Some patients with the condition may experience exacerbation or new onset.
Though rare, some patients with bullous pemphigoid may experience dramatic exacerbation or new onset of disease following COVID-19 vaccination.
In a recent single-center retrospective study,1 researchers sought to investigate the postvaccine onset of bullous pemphigoid, and whether the condition is preferentially observed in dipeptidyl peptidase-4 inhibitor-associated bullous pemphigoid (DPP-4i-BP). They also set out to determine whether severe immune reconstitution inflammatory syndrome (IRIS) outcomes could be associated with, or predicted by, cytokine profiles.
In order todetermine the frequency of bullous pemphigoid flares or onset post-vaccination, researchers gathered data from patients with bullous pemphigoid who visited their hospital between January 2021 and July 2022.

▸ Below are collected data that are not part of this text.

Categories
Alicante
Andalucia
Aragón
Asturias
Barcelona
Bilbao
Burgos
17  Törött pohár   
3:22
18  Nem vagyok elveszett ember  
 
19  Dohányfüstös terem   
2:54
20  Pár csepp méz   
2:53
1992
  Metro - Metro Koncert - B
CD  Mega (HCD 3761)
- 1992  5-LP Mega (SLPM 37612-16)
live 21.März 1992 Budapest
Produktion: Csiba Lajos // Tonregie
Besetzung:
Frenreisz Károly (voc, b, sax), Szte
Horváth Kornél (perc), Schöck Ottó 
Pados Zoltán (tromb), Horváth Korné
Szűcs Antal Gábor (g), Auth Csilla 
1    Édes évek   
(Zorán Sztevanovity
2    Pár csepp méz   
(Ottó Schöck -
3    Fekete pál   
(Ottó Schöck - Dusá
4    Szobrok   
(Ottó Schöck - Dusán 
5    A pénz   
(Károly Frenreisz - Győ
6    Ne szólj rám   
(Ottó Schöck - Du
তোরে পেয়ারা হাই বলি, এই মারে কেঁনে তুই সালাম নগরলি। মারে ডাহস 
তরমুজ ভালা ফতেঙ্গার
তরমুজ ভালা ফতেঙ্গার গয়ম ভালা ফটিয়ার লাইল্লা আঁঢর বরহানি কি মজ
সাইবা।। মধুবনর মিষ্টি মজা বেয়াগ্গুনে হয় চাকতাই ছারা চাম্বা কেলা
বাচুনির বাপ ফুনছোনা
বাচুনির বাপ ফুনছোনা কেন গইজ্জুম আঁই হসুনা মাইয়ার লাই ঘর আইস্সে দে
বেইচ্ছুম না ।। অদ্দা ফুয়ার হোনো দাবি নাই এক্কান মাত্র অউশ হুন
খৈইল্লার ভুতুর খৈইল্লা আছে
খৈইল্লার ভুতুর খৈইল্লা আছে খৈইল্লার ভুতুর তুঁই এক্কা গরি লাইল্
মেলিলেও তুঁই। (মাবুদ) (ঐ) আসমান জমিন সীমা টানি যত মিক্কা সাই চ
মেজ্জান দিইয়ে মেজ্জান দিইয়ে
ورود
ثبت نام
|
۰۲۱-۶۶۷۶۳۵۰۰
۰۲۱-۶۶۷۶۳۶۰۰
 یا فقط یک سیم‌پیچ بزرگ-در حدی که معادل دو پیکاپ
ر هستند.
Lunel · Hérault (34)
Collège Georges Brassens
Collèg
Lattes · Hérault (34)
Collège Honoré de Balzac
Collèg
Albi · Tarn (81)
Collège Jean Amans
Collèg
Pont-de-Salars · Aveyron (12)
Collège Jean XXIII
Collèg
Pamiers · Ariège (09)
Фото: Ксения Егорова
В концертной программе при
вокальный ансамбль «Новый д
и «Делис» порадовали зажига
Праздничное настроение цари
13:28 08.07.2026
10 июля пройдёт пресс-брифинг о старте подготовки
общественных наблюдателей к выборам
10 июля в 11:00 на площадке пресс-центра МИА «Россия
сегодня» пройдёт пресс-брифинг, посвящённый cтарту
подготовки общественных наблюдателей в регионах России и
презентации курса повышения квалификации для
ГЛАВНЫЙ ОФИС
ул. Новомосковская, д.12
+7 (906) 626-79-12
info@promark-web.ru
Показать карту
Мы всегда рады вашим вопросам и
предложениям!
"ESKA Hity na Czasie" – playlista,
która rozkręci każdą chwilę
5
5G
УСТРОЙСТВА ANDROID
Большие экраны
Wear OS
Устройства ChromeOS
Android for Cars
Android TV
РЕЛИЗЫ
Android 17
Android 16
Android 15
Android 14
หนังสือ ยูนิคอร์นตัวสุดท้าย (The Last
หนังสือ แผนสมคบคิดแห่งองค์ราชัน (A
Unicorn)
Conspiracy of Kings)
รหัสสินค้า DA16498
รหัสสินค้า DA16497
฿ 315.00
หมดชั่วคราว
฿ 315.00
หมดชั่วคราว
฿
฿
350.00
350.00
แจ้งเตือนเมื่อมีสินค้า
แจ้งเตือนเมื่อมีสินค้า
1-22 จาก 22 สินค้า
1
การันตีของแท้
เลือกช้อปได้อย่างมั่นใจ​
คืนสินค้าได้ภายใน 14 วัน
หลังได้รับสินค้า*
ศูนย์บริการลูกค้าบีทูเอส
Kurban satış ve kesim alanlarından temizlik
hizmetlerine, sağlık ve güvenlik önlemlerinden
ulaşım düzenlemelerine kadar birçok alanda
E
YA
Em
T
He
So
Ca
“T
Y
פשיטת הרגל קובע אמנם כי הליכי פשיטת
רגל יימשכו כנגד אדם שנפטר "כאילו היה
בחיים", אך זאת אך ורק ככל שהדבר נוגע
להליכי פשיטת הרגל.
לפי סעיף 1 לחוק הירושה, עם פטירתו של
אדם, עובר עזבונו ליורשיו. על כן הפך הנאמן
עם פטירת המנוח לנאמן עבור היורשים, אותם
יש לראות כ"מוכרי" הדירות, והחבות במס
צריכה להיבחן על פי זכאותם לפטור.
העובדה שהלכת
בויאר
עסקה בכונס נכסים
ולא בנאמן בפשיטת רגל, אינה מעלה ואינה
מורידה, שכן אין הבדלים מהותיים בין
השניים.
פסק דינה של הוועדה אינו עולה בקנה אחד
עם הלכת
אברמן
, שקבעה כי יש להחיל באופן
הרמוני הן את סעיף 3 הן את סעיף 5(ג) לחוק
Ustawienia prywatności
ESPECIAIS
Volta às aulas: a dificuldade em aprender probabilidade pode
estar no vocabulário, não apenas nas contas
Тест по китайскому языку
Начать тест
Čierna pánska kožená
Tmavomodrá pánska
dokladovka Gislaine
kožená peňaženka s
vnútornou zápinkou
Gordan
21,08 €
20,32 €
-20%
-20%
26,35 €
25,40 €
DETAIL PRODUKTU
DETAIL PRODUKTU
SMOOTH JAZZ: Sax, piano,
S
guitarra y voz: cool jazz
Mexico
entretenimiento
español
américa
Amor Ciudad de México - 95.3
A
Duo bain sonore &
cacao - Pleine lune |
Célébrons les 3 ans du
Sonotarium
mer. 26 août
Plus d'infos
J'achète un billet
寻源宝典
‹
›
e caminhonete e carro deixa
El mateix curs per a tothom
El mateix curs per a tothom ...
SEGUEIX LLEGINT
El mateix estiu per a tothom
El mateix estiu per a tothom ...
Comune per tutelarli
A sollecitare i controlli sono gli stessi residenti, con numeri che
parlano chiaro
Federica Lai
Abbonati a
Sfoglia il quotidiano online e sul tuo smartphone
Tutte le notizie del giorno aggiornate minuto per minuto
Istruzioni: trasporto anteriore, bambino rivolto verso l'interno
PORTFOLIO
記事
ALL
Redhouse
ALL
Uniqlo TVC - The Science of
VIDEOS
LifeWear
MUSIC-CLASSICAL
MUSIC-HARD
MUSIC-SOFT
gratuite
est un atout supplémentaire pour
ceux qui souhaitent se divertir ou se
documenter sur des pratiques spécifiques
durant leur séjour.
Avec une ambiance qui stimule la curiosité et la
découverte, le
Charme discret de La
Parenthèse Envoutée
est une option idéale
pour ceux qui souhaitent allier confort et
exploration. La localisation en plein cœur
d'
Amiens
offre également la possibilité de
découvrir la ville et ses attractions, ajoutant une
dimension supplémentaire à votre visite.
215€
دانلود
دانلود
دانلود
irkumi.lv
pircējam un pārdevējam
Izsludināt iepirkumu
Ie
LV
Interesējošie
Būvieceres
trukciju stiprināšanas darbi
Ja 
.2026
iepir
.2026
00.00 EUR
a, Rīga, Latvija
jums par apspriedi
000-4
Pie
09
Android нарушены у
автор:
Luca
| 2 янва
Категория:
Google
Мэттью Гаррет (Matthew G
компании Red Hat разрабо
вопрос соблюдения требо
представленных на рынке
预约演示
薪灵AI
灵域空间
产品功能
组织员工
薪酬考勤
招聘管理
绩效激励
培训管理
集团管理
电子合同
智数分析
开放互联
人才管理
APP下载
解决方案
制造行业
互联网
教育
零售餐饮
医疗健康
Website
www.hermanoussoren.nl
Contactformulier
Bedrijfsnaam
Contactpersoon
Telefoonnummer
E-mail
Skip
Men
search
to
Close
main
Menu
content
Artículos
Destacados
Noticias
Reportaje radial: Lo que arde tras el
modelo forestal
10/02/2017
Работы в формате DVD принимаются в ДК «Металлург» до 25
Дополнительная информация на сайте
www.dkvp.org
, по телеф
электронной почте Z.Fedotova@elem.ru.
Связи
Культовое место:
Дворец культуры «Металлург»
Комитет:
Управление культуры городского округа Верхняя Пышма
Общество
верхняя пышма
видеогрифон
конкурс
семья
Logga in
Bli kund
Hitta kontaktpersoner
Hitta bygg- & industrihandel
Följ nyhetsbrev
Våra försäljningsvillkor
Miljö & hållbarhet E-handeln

Patients were included in the study if they had received at least their first dose of either the Pfizer BNT162b2 or Moderna mRNA-1273 vaccines. Prospective participants were required to be at least 20 years of age and meet diagnostic criteria for bullous pemphigoid.
Researchers defined disease deterioration and new disease onset as dramatic worsening requiring more intensive treatment within 60 days after a patient received their first, second, or third vaccination dose. In addition to demographic data, researchers also gathered disease-specific information from all participants, including serum anti-BP180 Ab levels at inclusion and dose (in mg) of prednisone at inclusion.
Around 4 or more weeks after receiving their vaccine dose, participants (n=63) completed a survey through a medical interview format. However, 17 participants did not fully complete the study, leaving 46 participants remaining.
Of these, researchers analyzed whether participants’ disease was DPP-4i-BP (n=11) or non-DPP-4i-BP (n=35). Of 41 vaccinated participants who had bullous pemphigoid, 8 participants’ disease new-onset or deterioration took place following vaccination.
“Our observation suggests that COVID-19 vaccine-induced BP [bullous pemphigoid] occurred more frequently in DPP-4i-BP than in ‘classic’ BP,” study authors wrote. “None of these eight patients developed exacerbations within 3 months before vaccination and none temporarily stopped or reduced the dose of their immunosuppressives before vaccination. Therefore, COVID-19 vaccine-induced BP was more frequently associated with DPP-4i-BP than with ‘classic’ BP.”
Additionally, researchers found that cytokines G-CSF and IL-10 most contributed to severe IRIS infections following COVID-19 vaccination.
“Given the rarity of these adverse events in patients with ‘classic’ BP, we suggest that the COVID-19 vaccine may trigger a flare of pre-existing DPP-4i-BP or new-onset DPP-4i-BP in individuals with either subclinical BP or immunological deposition. When a dermatologist encounters patients with new-onset or worsening BP after COVID-19 vaccination, they should ask if they have been taking a DPP-4i,” study authors wrote. “Given that the vaccine may induce autoimmune responses in genetically predisposed individuals by stimulating subclinical autoreactivity against hemidesmosomal components, BP patients, especially those with DPP-4i-BP, should be preferably vaccinated during disease remission, not to induce IRIS. Because of the increased risk of postvaccination DPP-4i BP, patients receiving DPP-4i would require close follow-up after COVID-19 vaccination and during COVID-19 infection.”